DALLAS (CBSDFW.COM) - On June 19, 1865, Union Army Gen. Gordon Granger announced in Galveston the proclamation of slavery's end in Texas.
More than a century later, Granger's statement is celebrated with the holiday tradition known as Juneteenth.
Tuesday in Dallas, school children walked through a long-held exhibition, gazing at photographs of men and women who were the descendants of those slaves freed 153 years ago.
"It's more than Juneteenth, it's freedom," local historian Donald Payton, told visitors to Dallas' African American Museum.
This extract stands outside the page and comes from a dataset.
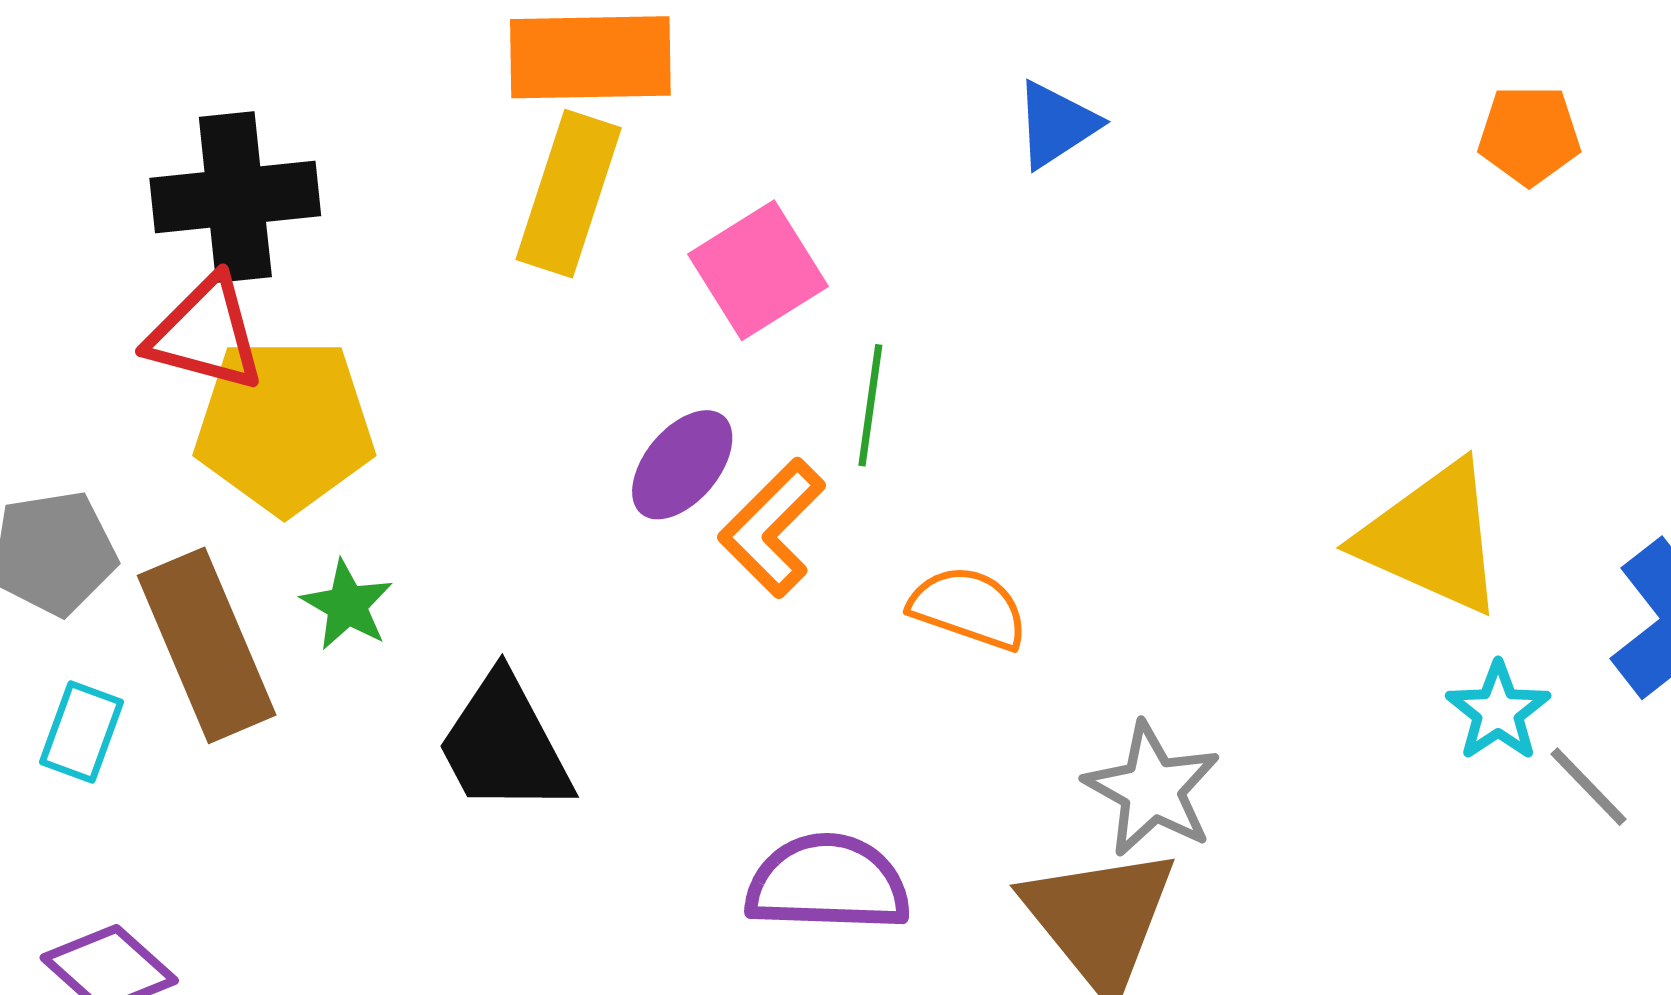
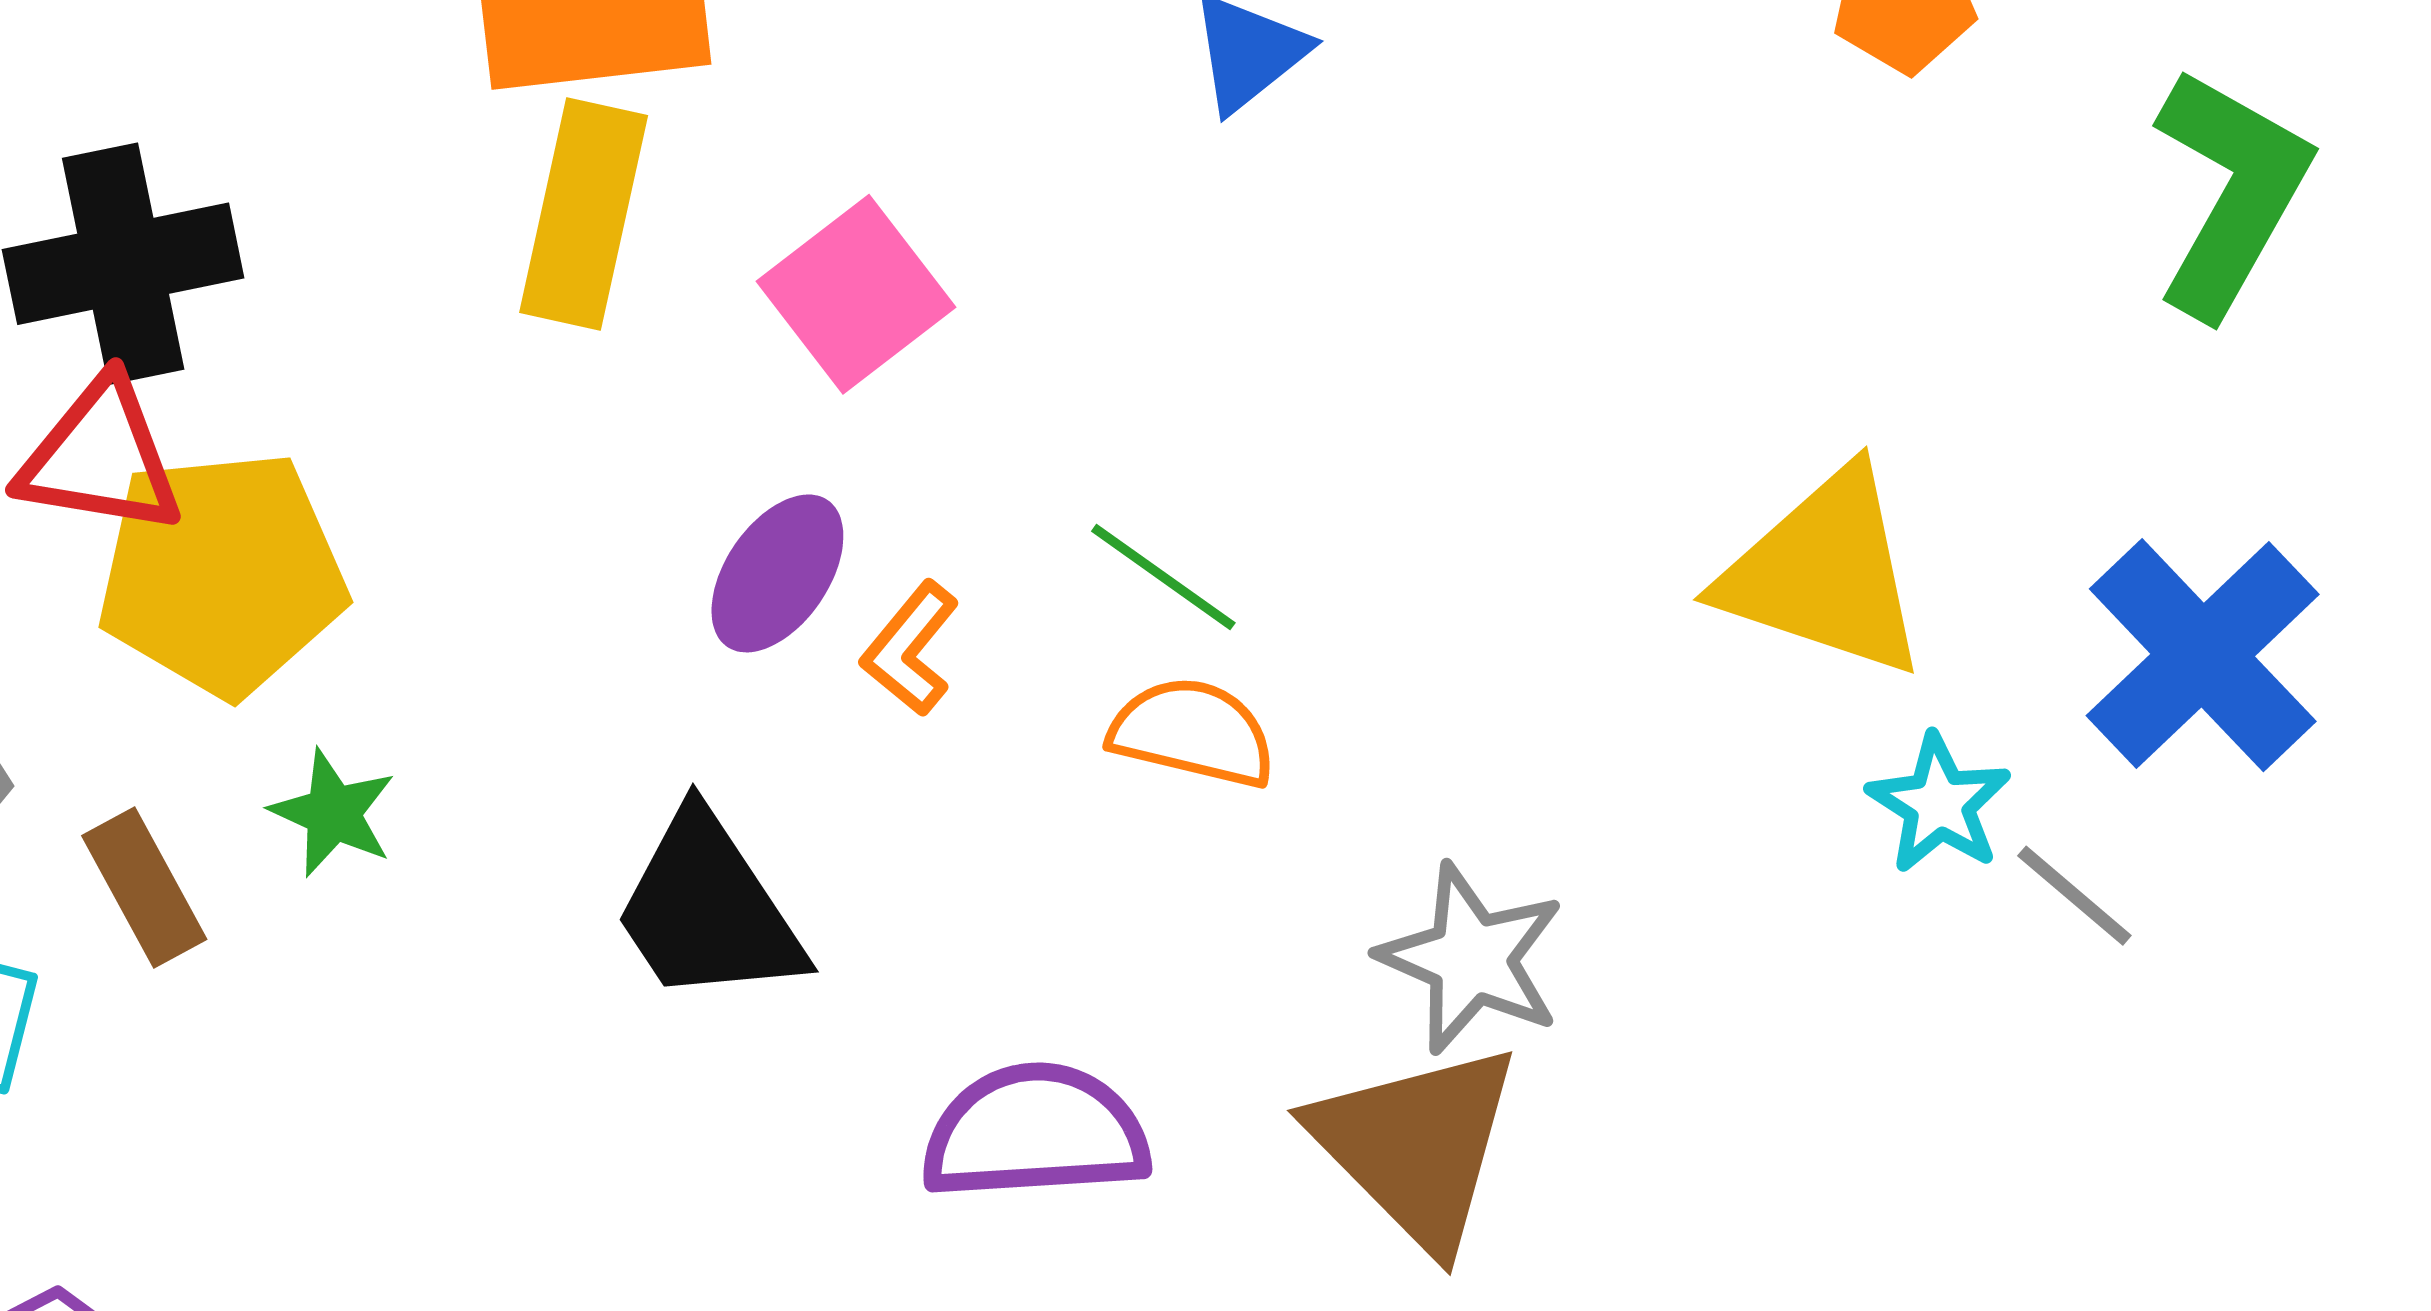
green line: (870, 405) -> (1163, 577), moved, turned -57
orange L-shape: (772, 528) -> (910, 649), size x0.7
brown rectangle: (207, 645) -> (144, 888), size x0.6
black trapezoid: (504, 745) -> (708, 909), moved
Payton is one of many who helped procure family artifacts, heirlooms and photographs from families who settled in Dallas after Gen. Granger's announcement of 1865. Freedman Town describes the enclave of black residents who lived and worked in an area now known to many as Uptown.
The primary location of acknowledgment of the area's history sits along the west side frontage road of Central Expressway, between Lemmon and Hall Avenues. Freedman's Cemetery holds the remains of thousands of freed slaves and their descendants, and the space is the city's direct source of education about black life after the Texas declaration of emancipation. Payton is certain families highlighted in the long standing exhibit in the museum are the beneficiaries of the Juneteenth legacy- the yearly celebration, not unlike Independence Day.
In a small monitor on a wall, film recordings of Dallas Juneteenth parades document the celebratory spirit along Freedman's Town streets. "Freedman's Town started in the1860s, as blacks got the news they didn't have to be slaves anymore," he said.
The lasting remnants of Freedman's Town had a visitor with a smart phone and a web blog, ready to stream to the world the living history behind Juneteenth. The woman who only refers to herself as Ms. Dew speaks directly into the phone camera. "
So, where I'm standing now is the African American cemetery", she states. In an instant, Ms. Dew gets a shower of "hearts" flowing on her screen, and a viewer asking "Show us more."
She pans her camera, directing the lens toward the Dallas downtown skyline, then pans across Central Expressway toward a still established neighborhood, built exclusively in the 1930's for black residents.
Juneteenth's legacy could be found across the eight lanes of traffic.
"It's a day to remember who we are, and who we came from", she said to her worldwide audience."